Man könnte sagen: Wir leben in einer sich immer mehr ausdehnenden Gegenwart. Die Zukunft scheint nicht mehr der Raum der Möglichkeiten, sondern wird zunehmend schwieriger fassbar, das heisst: zunehmend unprognostizierbar und deshalb bedrohlich. Der Verlust der Zukunftsgewissheit sei der Preis, den wir für den historisch einzigartigen Wohlstandsgewinn bezahlen müssten, konstatiert der Philosoph Hermann Lübbe (geb. 1926). Wir fahren in der Geisterbahn.
Literatur: Aleida Assman: Ist die Zeit aus den Fugen? Aufstieg und Fall des Zeitregimes der Moderne. Hanser München 2013. - Oder wer es deftiger mag: Eva Horn: Zukunft als Katastrophe. Fischer Wissenschaft Frankfurt a/M 2014 .
Video auf You Tube über die Zeit aus Sicht der Physik
Video SRF Sternstunde Philosophie "Steht die Zukunft schon fest?"
Fazit: Die Frage "Was ist Zeit?" beschäftigt Philosophen und Wissenschaftler seit Jahrhunderten und hat keine einfache Antwort. Es gibt verschiedene Ansätze, Zeit zu definieren:
- Physikalische Sicht: In der Physik wird Zeit oft als die vierte Dimension des Raumes angesehen. Man spricht dann von der Raumzeit (Raum-Zeit-Kontinuum). Zeit wird in der Physik üblicherweise in Sekunden gemessen und kann mit Uhren verfolgt werden.
- Wahrnehmungspsychologische Sicht: Aus psychologischer Sicht ist Zeit eher subjektiv und hängt von unserer Wahrnehmung, unseren Gedanken und Erfahrungen ab. Je nachdem, ob wir uns langweilen oder in spannenden Tätigkeiten vertieft sind, kann die Zeit langsamer oder schneller vergehen.

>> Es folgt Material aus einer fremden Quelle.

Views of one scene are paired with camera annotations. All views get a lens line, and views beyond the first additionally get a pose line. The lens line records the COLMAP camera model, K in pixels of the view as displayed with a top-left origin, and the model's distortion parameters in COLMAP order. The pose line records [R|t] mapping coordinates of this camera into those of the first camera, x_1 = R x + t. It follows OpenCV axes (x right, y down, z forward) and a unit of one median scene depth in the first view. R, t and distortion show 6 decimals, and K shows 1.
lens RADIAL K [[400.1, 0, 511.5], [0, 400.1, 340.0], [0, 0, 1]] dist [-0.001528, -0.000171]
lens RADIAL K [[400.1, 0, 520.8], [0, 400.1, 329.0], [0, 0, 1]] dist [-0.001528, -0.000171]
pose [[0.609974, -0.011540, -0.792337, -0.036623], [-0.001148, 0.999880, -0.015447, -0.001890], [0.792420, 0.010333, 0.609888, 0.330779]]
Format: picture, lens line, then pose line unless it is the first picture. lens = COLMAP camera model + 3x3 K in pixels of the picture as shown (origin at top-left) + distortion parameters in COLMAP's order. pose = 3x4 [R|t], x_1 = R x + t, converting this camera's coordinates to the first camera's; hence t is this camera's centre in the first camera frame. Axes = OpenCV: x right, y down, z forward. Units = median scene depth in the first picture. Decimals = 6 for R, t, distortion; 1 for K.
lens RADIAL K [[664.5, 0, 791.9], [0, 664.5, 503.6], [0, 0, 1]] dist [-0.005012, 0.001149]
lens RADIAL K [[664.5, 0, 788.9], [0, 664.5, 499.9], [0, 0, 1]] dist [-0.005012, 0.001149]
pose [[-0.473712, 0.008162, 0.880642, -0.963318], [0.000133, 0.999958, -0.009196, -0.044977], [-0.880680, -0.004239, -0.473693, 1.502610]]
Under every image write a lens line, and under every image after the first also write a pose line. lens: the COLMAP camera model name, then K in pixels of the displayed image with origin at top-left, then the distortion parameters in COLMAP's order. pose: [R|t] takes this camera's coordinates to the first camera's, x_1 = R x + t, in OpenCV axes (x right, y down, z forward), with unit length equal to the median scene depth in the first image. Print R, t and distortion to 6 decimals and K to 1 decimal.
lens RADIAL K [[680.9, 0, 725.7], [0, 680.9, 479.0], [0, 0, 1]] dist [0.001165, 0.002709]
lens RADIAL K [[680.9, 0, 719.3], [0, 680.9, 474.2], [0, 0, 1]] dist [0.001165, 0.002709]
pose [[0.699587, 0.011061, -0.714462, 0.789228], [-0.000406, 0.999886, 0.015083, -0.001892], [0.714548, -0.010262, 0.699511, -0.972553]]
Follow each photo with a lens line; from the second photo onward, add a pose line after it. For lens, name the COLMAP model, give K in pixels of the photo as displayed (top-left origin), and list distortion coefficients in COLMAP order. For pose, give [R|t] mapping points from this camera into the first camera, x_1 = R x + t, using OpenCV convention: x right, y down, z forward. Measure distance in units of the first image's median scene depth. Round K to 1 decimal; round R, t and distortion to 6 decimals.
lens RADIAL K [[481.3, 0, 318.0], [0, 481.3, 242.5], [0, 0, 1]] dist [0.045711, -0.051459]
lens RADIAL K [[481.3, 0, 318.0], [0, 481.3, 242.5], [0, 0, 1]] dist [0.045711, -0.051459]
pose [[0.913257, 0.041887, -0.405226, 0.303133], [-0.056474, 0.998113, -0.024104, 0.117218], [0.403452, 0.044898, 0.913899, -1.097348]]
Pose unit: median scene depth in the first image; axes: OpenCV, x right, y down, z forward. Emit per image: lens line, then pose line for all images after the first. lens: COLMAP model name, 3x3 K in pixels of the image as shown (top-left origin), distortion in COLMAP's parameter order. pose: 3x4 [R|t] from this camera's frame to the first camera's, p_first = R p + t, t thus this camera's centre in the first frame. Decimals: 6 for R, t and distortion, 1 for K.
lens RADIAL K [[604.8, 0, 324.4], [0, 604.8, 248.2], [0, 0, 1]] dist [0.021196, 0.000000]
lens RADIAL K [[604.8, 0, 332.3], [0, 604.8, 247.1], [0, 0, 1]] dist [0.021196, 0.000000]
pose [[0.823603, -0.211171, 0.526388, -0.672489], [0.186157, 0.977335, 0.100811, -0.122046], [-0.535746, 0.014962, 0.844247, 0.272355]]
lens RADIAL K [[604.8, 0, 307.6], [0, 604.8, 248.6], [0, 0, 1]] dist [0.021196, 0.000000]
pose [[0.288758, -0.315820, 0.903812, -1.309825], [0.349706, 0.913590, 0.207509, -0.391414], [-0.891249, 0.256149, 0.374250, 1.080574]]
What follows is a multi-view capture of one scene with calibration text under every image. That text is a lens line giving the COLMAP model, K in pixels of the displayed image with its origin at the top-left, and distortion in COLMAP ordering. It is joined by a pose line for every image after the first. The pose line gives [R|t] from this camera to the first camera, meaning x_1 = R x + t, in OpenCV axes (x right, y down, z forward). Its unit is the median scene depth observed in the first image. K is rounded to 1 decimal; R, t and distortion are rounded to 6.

- Philosophische Sicht: In der Philosophie gibt es verschiedene Theorien über die Zeit. Einige Philosophen sehen Zeit als etwas Absolutes, das unabhängig von der Existenz von Materie oder Bewusstsein existiert. Andere sehen Zeit als etwas Relatives, das aus der Veränderung von Zuständen entsteht.
Zusammenfassend lässt sich sagen, dass es keine allgemein gültige Definition von Zeit gibt. Es ist ein komplexes Konzept, das aus verschiedenen Perspektiven betrachtet werden kann.